No, but it is an avoidance mechanism specifically designed to avoid tax on income.
If an independent third party has deemed your stock sufficiently valuable (and stable) to lend money against, then you should be taxed on that loan. You can get a credit when you repay the loan (to offset tax on the income you used to repay).
Not familiar with the US tax code, but if Musk borrows $1b with a portion of his Tesla stocks as collateral, will he be charged capital gains tax by assuming that these stocks are now worth $1b?
When you die, the value of the stock at time of death gets whacked by inheritance tax, which is 40% at the federal level and 20% at the state (in Washington) level.
> I don't think the issue is lack of will but lack of plan that actually works in the face of assets with unclear value and/or difficult to liquidate.
At least in the world of stocks, dark pools help solve exactly this sort of problem.
Once you have enough assets there are many tricks available that are simply inaccessible and unusable by regular salaried employees.
Many of the tricks employed by the wealthiest forcefully remove transparency by a combination of legal and practical methods (e.g., Canada and Delaware share a lot in common).
Disallow opaqueness first, then the solutions will emerge.
Apparently Islamic principles have found a balance for this, so why can't we apply it directly?
Short term stock holdings - pay on the net gain of the sale.
Long term stock holdings - pay on the net value at that point in time.
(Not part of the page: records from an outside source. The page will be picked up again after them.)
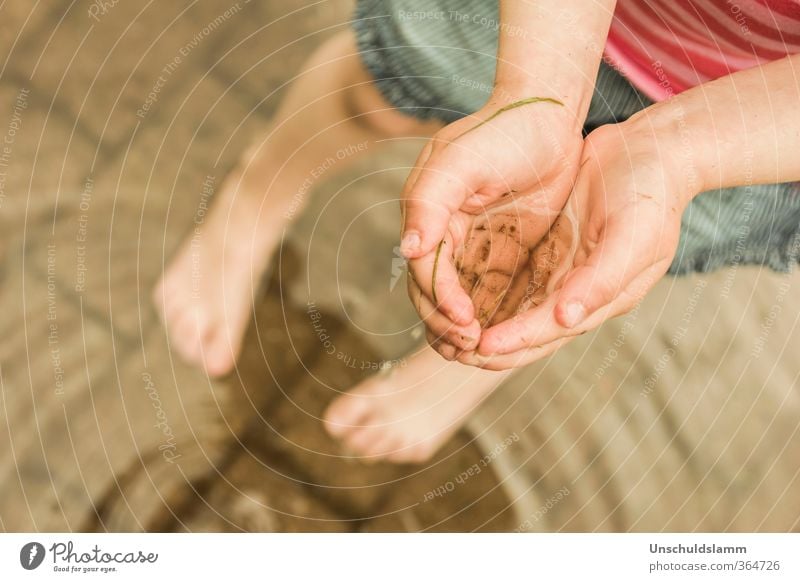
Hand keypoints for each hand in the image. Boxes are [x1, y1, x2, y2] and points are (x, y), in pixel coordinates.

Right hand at [402, 92, 583, 352]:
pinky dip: (490, 317)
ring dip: (462, 328)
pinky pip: (490, 291)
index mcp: (429, 214)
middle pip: (435, 292)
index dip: (440, 299)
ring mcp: (474, 243)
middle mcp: (446, 233)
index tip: (464, 321)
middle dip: (447, 322)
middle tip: (472, 346)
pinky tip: (501, 338)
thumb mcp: (461, 160)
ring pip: (459, 298)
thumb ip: (429, 202)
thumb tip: (407, 249)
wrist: (548, 113)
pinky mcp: (502, 249)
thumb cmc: (503, 130)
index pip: (425, 270)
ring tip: (480, 354)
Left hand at [457, 120, 695, 369]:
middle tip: (452, 352)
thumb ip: (602, 278)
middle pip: (532, 332)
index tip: (481, 347)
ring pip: (520, 313)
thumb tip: (567, 318)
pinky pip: (517, 285)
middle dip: (496, 347)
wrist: (651, 151)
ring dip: (489, 328)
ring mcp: (566, 275)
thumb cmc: (649, 190)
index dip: (517, 340)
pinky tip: (462, 301)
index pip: (553, 328)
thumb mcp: (635, 232)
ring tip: (448, 338)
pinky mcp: (553, 255)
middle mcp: (582, 293)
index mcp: (605, 296)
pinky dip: (492, 298)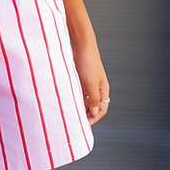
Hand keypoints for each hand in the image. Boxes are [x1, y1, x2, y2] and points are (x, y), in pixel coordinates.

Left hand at [61, 0, 109, 124]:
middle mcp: (97, 88)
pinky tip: (66, 102)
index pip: (102, 110)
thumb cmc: (88, 62)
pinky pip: (78, 93)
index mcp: (103, 90)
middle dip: (85, 114)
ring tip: (69, 113)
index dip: (94, 118)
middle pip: (93, 106)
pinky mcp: (80, 79)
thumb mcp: (91, 82)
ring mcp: (88, 83)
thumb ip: (93, 99)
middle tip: (74, 121)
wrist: (82, 44)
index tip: (83, 124)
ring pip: (84, 100)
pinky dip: (74, 99)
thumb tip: (95, 113)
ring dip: (79, 107)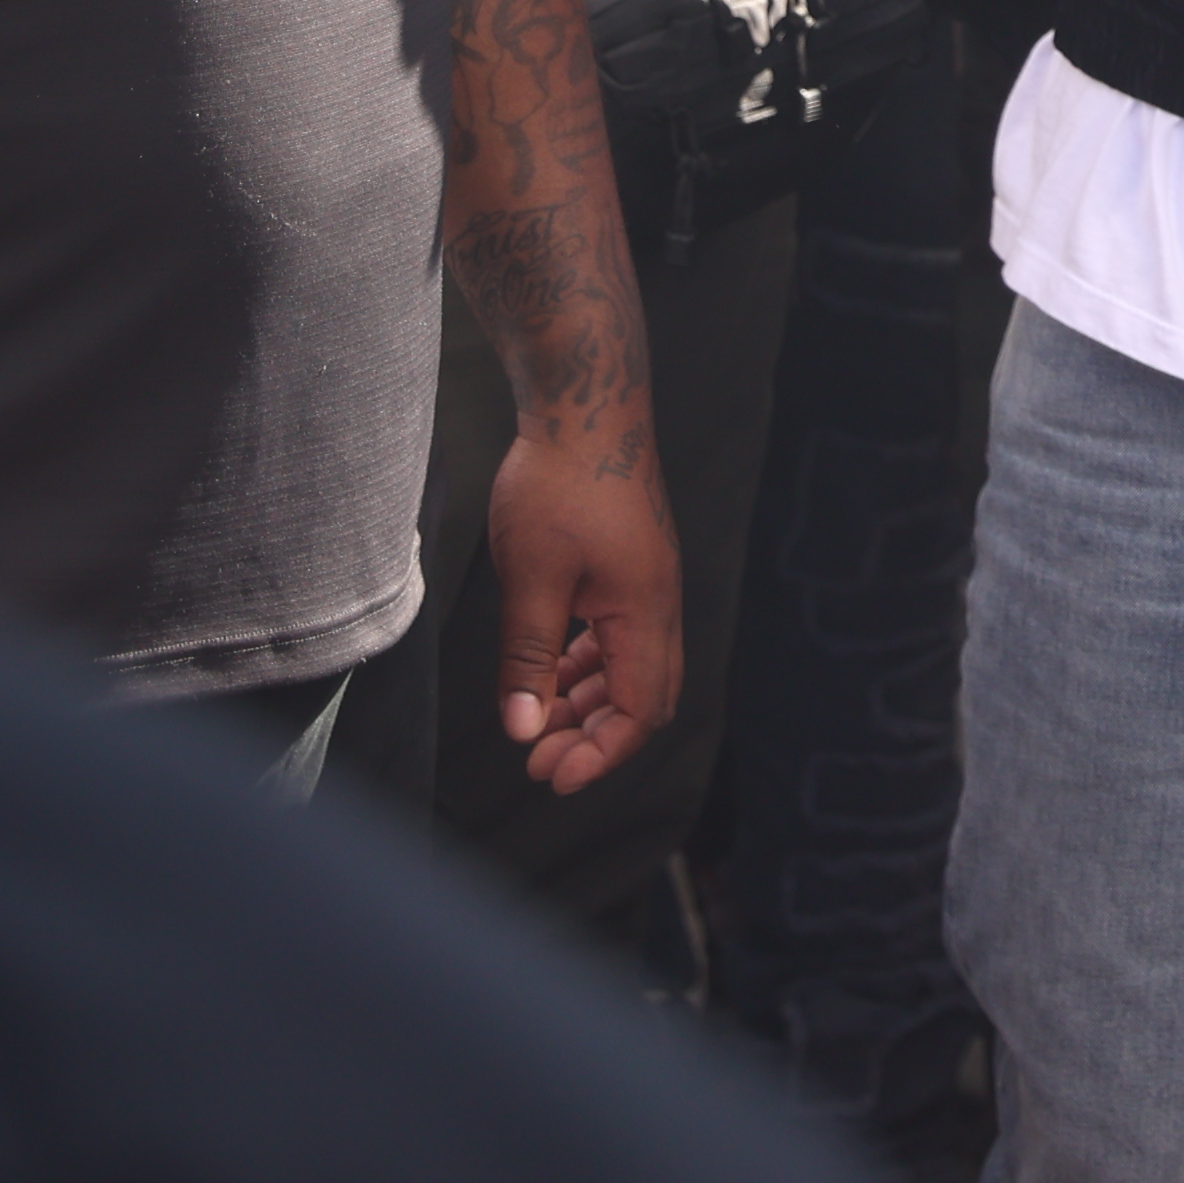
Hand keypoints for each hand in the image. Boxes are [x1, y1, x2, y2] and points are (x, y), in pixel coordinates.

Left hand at [485, 427, 685, 793]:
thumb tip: (524, 729)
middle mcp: (658, 603)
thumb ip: (529, 660)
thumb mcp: (531, 581)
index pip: (640, 710)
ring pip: (629, 667)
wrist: (584, 407)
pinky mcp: (631, 565)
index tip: (550, 775)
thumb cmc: (559, 482)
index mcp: (645, 612)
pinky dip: (587, 663)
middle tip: (541, 761)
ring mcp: (647, 582)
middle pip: (644, 696)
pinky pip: (618, 634)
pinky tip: (552, 668)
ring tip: (538, 721)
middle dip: (595, 737)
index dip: (600, 753)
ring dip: (588, 702)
Non public companies are charged based on the last valuation round. Companies without funding aren't charged because the intrinsic value is zero.
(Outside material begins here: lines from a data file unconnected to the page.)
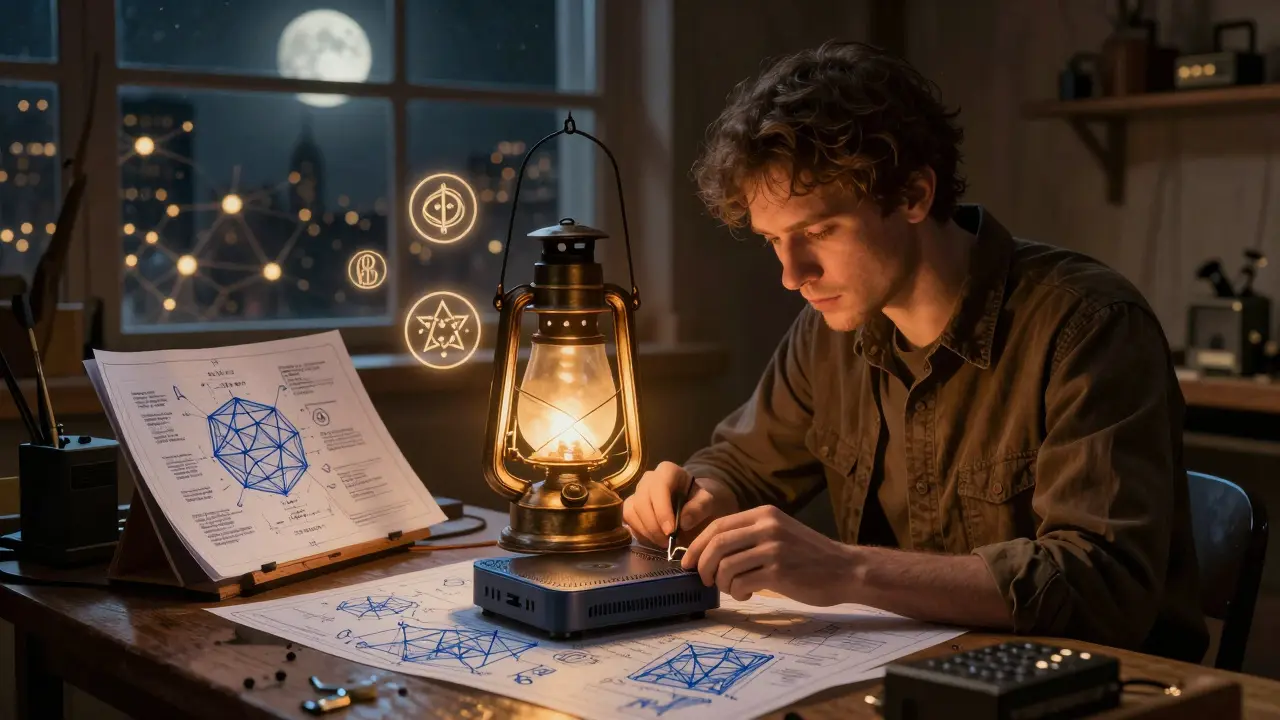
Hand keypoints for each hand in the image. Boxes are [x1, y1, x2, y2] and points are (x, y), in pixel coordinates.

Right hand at [622, 461, 739, 549]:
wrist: (688, 504)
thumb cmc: (696, 500)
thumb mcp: (706, 502)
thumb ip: (699, 508)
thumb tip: (683, 522)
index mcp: (668, 470)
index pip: (659, 488)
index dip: (662, 511)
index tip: (670, 531)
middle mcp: (648, 478)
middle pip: (642, 501)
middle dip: (653, 525)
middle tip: (667, 542)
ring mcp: (637, 491)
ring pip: (632, 511)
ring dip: (646, 531)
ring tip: (663, 542)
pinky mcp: (630, 505)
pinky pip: (628, 519)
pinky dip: (639, 532)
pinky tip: (654, 539)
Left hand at [681, 505, 855, 605]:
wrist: (846, 569)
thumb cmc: (810, 556)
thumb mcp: (780, 532)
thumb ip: (751, 535)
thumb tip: (712, 553)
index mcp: (764, 514)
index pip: (718, 526)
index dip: (697, 545)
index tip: (689, 562)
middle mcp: (767, 527)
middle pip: (717, 544)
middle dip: (702, 565)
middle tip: (704, 580)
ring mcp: (773, 548)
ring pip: (726, 566)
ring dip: (723, 583)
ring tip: (734, 589)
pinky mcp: (779, 572)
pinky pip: (742, 583)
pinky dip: (737, 592)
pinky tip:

And I forgot: outlaw BEPS (base erosion profit shifting), so all corporations pay tax where they originate revenue. There’s way too much tax leakage via double Dutch sandwiches.
It's only very difficult within the constraints of western capitalist democracies.
China has seen how Capitalists have overrun government and have moved to quickly re-educate anyone that steps out of line.
I'm not advocating this, I'm just saying...
Corporations and the wealthy play games and have more resources than our tax departments, and so have found strategies to win that are not available to people who earn an income and work for a living.
And this doesn't just affect the ultra rich but people like SWE too. How much is the stock you have in the non-public company you work at really worth? SWE are probably one of the groups most likely to be "paper millionaires" and hence screwed by such a system.